The reallysmallscience group, based in the Chemical and Process Engineering (CPE) Department, embarked on a project, to tour primary schools in and around Glasgow, spanning the country from Argyll & Bute through to Falkirk. The group aim to inspire and enthuse younger generations about science and engineering, through fun and interactive workshops, based around real research, which are delivered by real researchers.

Joy Leckie, group coordinator, said: “The event was a great opportunity for the pupils to experience and visit a University first hand and find out more about the important research that is being undertaken here in the Chemical Engineering Department.”
On the day, pupils from the Gowdie Club, St. Marnock’s, Antonine, Dunoon and Holy Family Primary Schools, lifted trophies for their creative entries to the competition. In addition all pupils received certificates of achievement. Prizes were awarded by a very special guest: Professor Nano, who took some time from his busy schedule to attend the event.

“The images and videos created by the pupils were outstanding, and it made our job extremely difficult when we had to choose the winners. I particularly liked the three-dimensional entries of everyday science at home and those that were inspired by nature” said Joy.

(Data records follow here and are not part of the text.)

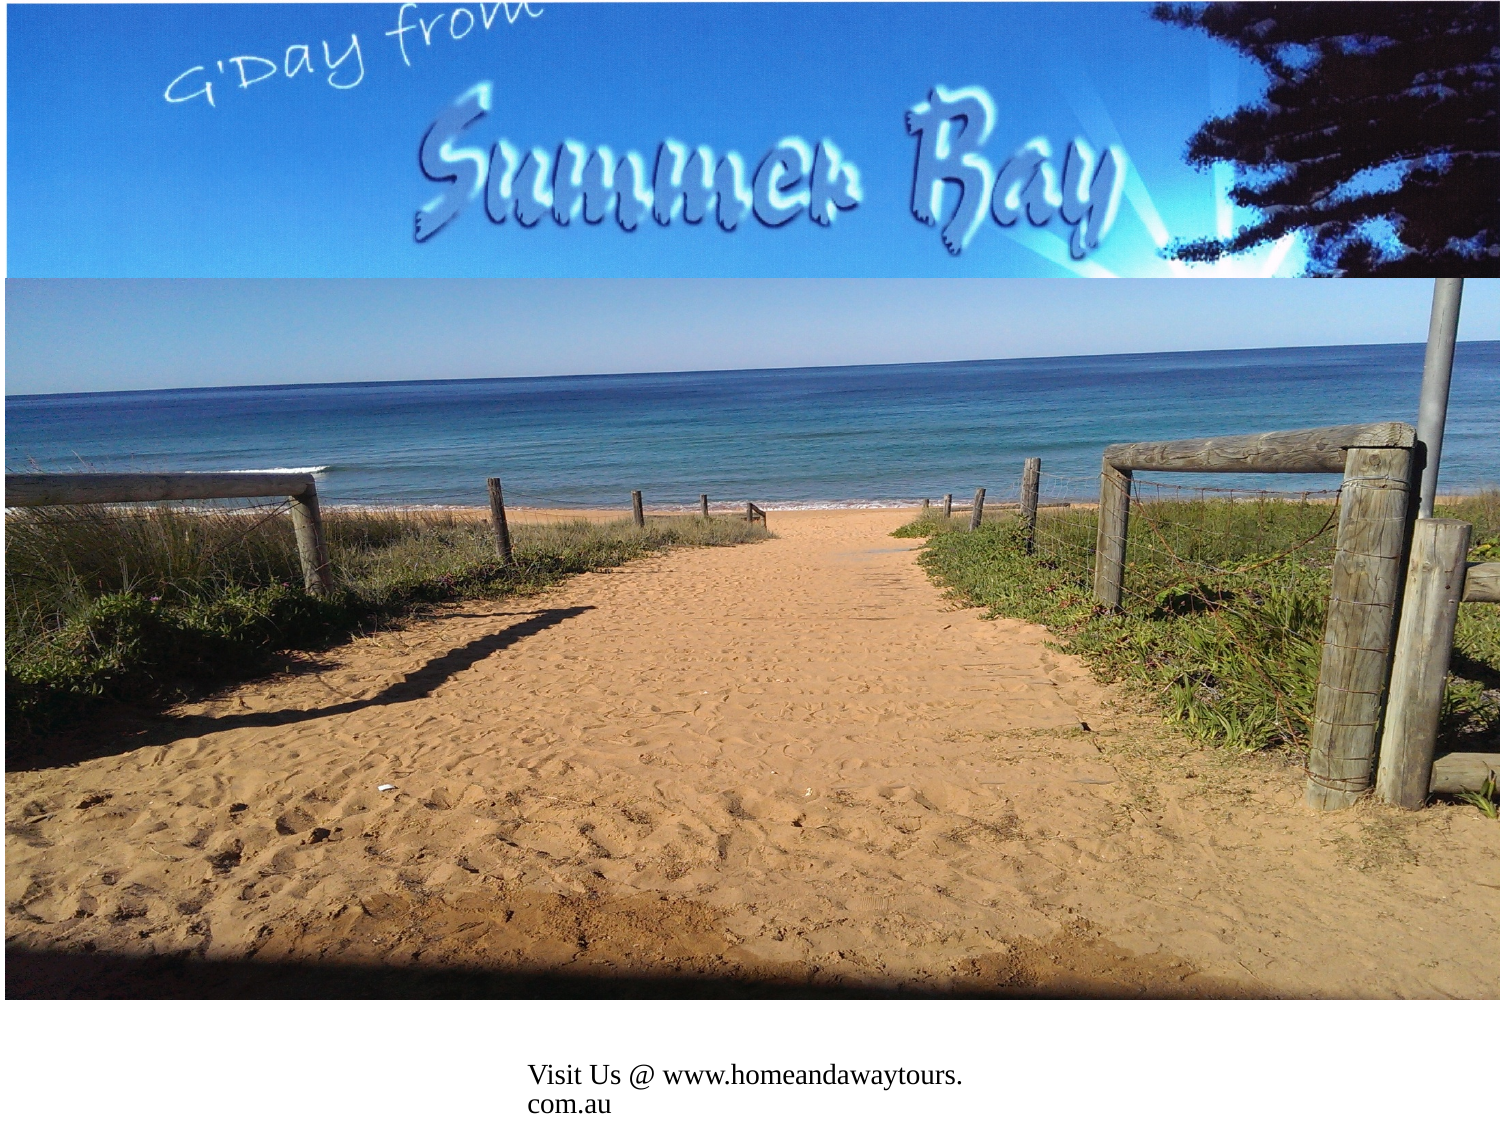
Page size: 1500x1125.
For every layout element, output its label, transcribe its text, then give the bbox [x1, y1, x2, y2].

footer Visit Us @ www.homeandawaytours.com.au [512, 1042, 988, 1103]
picture [5, 0, 1500, 1000]
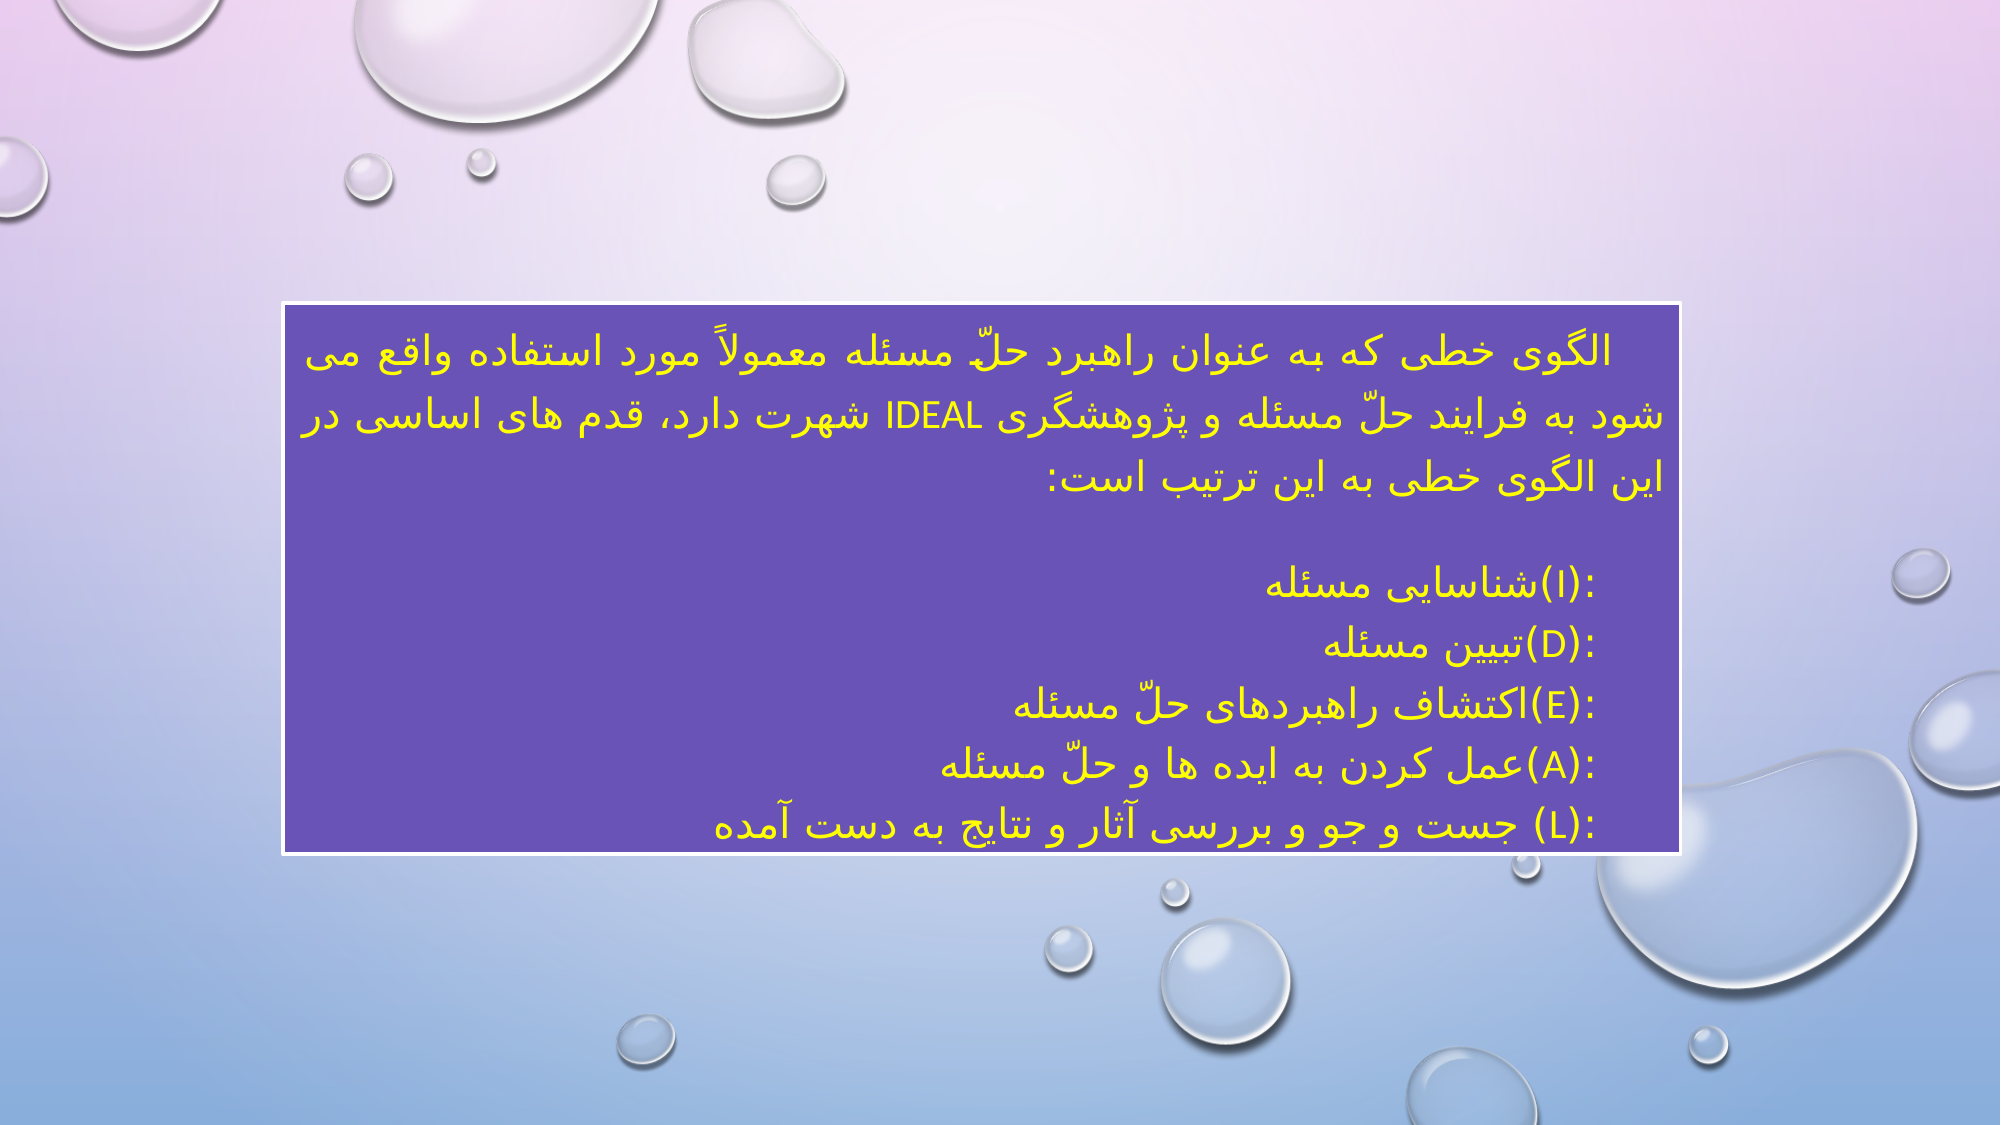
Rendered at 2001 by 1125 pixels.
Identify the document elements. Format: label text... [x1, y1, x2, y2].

picture [0, 0, 2000, 1125]
text_box الگوی خطی که به عنوان راهبرد حلّ مسئله معمولاً مورد استفاده واقع می شود به فرايند حلّ مسئله و پژوهشگری IDEAL شهرت دارد، قدم های اساسی در اين الگوی خطی به اين ترتيب است: :(I)شناسايی مسئله :(D)تبيين مسئله :(E)اکتشاف راهبردهای حلّ مسئله :(A)عمل کردن به ايده ها و حلّ مسئله :(L) جست و جو و بررسی آثار و نتایج به دست آمده [281, 301, 1682, 856]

During the event, there were four interactive, hands-on activities for the children (and adults) to take part in, including: nanodirt, nanomove, nanodraw and the bubble lab.
The ‘on tour’ project, which was supported by the Royal Society of Chemistry, ran from February through to June. During this time, the group visited seven primary schools, one early education centre and an after school club, engaging with around 700 pupils in total.